Тьфу ты, леший, не ерунди, какой бой: утро, сопка, второй год службы, дивизион, плац, развод, родные гаврики рядом… Но этот, первый и властный толчок, сохраняется отзвуком, эхом, расходится волнами, проникая в мозг и сердце, заставляя забыть о себе, об отдельной своей судьбе, растворяя ее в голой определенности противостоящих: МЫ — ОНИ.
РЯБИНА У КРЫЛЬЦА
Дмитрий Константинович все наказывал:
— Ты не вздумай без меня картошку копать. Знаю тебя, хлопотунью. Погода вон какая! Мелочь добирай. Морковку подергай. А за картошку не берись, слышишь, не берись. К субботе непременно возвернусь.
Так он наказывал уже от калитки. Наталья с вечера мыла полы, выскоблила голиком и плахи, проложенные от крыльца к заплоту.
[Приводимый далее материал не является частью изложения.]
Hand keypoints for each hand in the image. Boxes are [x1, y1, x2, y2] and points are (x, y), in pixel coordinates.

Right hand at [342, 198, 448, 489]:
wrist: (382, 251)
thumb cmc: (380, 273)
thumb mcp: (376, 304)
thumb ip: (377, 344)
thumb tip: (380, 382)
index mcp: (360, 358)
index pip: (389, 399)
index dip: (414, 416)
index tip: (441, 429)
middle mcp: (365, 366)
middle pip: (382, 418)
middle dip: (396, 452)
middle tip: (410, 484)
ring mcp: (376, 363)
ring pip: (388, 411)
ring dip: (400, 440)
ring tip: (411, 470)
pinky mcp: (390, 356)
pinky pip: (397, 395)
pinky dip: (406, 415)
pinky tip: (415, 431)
— Гляди мне тут, — слегка толкнув Наталью в тугой бок, шутливо строжился Дмитрий Константинович. — Гляди! — На нем было длинное против теперешней моды серое габардиновое пальто и серая же фетровая шляпа. В одной руке сетка с гостинцами, к внуку на день рождения собрался, в другой — толстая полированная сучковатая трость фабричной работы. По домашним делам когда управлялся, то всегда пользовался своей, самодельной. Без палки уж годов пятнадцать как не ходит, по травме из шахты вывели.
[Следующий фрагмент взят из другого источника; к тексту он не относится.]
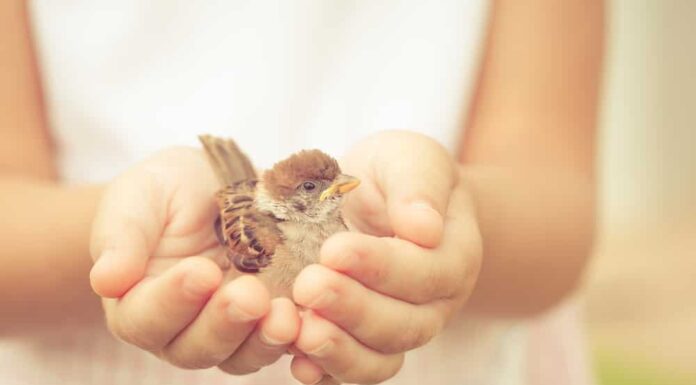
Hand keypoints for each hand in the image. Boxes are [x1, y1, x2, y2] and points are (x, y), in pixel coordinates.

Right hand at [89, 147, 299, 373]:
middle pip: (195, 348)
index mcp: (138, 301)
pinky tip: (317, 322)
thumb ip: (122, 236)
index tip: (201, 271)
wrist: (215, 186)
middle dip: (224, 324)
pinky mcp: (269, 319)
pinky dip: (301, 338)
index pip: (145, 318)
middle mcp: (181, 327)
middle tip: (250, 295)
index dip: (172, 301)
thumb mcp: (140, 197)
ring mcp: (230, 328)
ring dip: (264, 340)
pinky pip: (285, 342)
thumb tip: (105, 280)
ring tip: (286, 314)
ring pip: (241, 355)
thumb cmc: (167, 190)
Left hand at [290, 131, 481, 383]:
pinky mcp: (362, 342)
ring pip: (379, 358)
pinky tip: (298, 363)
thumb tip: (424, 228)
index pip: (424, 272)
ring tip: (300, 332)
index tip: (334, 249)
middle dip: (353, 309)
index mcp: (452, 257)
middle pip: (403, 324)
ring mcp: (398, 329)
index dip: (380, 267)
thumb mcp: (412, 159)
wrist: (382, 199)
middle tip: (309, 286)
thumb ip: (420, 187)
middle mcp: (431, 304)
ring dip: (339, 351)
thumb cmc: (398, 175)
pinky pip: (352, 369)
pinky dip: (326, 372)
Но хоть и хром, отчего сильно горбится в спине, Дмитрий Константинович выглядит бодро, осанисто. И уж никак не дать ему шестидесяти пяти, особенно когда вот таким франтом вырядится.
— А ты и не спеши. Чего тебе торопиться, Константиныч, — Наталья пристально оглядывает его, обирая с пальто чуть приметные не то ниточки, не то пушинки, — коли будут принимать хорошо, ну и гости. Хозяйство-то не велико, управлюсь…
Ее круглое с вздернутым носиком лицо румяно. Она в фуфайке, в стоптанных полуботинках на босу ногу. Полные короткие икры красно обдало холодом от инея, выбелившего огородную зелень.
— Шла бы в избу, а то вот и ноги как в огне, еще и застудишься, — говорит Константиныч, легонько подталкивая ее.
— Да что мне станется, — улыбается Наталья, — я от мороза, как та рябина, только слаще!
— Да и то! — смеется Константиныч и, быстро нагнувшись (против него Наталья вовсе коротышка), целует ее.
Из-за калитки опять оборотился:
— К обеду в субботу жди.
Дмитрий Константинович оглянулся с моста. Наталья стояла уже на крыльце на фоне сеней, желтеющих в утренней голубой светлости, и узорчато лежали на их тесовой крыше оранжевые гроздья рябины.
Маленьким прутиком посадил ее Дмитрий Константинович в год рождения сына. Она почему-то высоко в рост не пошла, раскинулась, расшеперилась, и ветки только что в дверь не лезут.
Оглянулся Константиныч, но махать не стал, как раз сосед Григорий Лешаков окликнул:
— В гости, Константиныч, в Междуречье? А что это ты без молодой-то, али Генке мачеха не по нутру?
— А что он мне за указ, Генка? — Дмитрий Константинович чуть замедлил шаг. — Хозяйство, сам знаешь, не бросишь.